─── Dataset excerpt

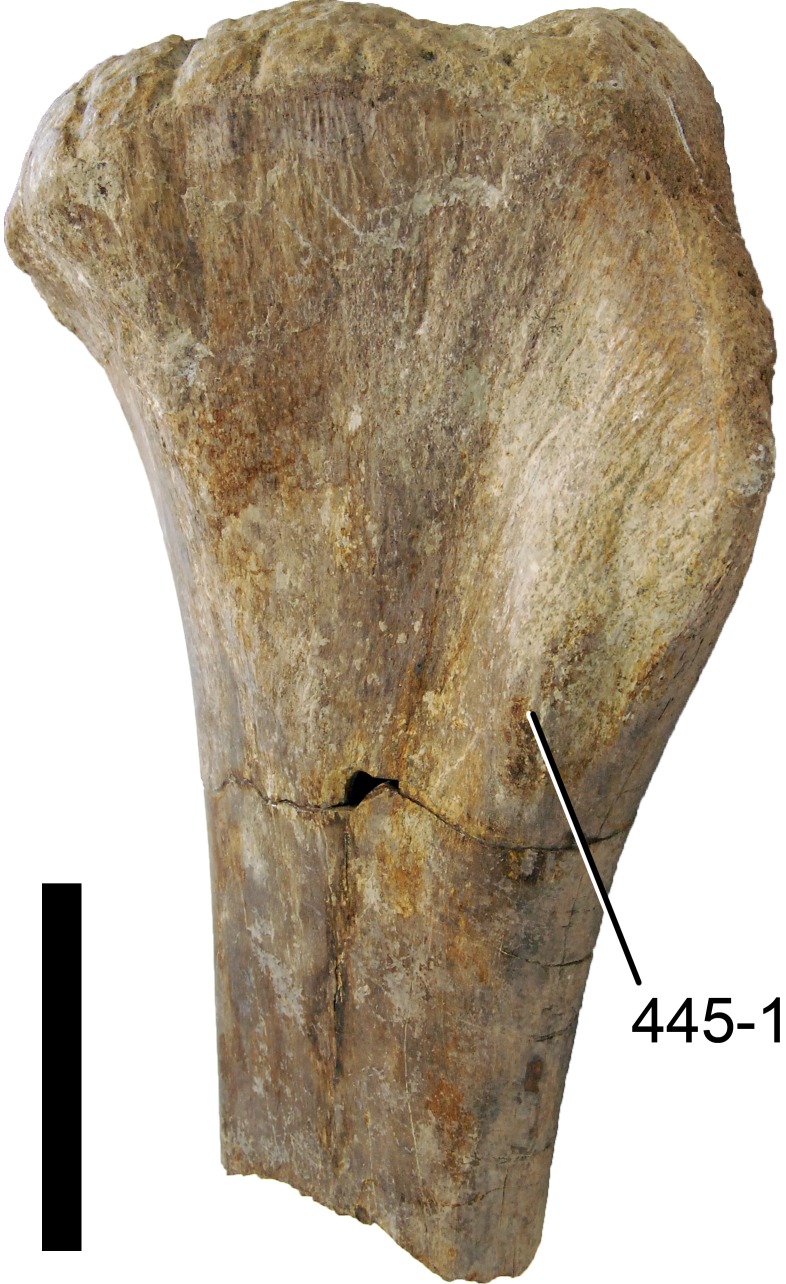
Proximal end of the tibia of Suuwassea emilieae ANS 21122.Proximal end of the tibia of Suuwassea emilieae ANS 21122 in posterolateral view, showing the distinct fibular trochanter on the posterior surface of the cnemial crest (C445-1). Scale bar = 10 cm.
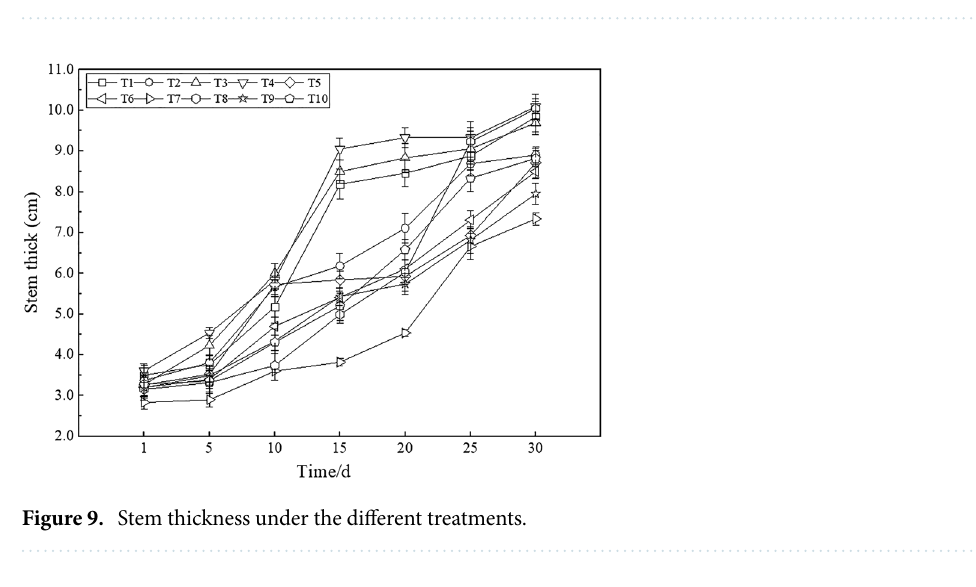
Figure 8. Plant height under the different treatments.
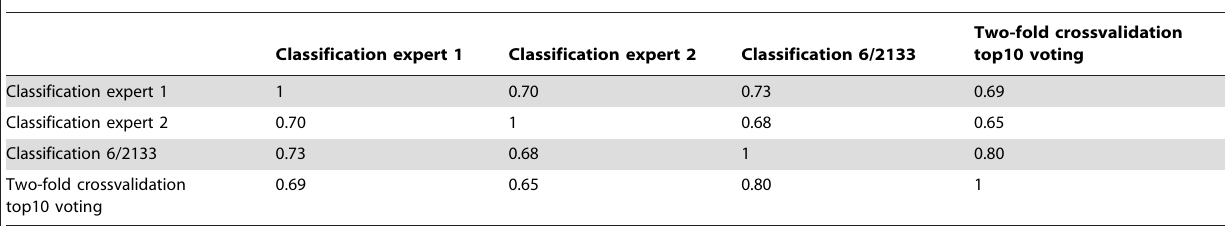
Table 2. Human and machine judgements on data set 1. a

──────

■ Instructions to follow:
The reply should consist only of the lines running from the one with "Figure 8. Plant" through the end of the material, both included, copied exactly; please omit pictures.

■ Response for this exercise:
Figure 8. Plant height under the different treatments.
Table 2. Human and machine judgements on data set 1. a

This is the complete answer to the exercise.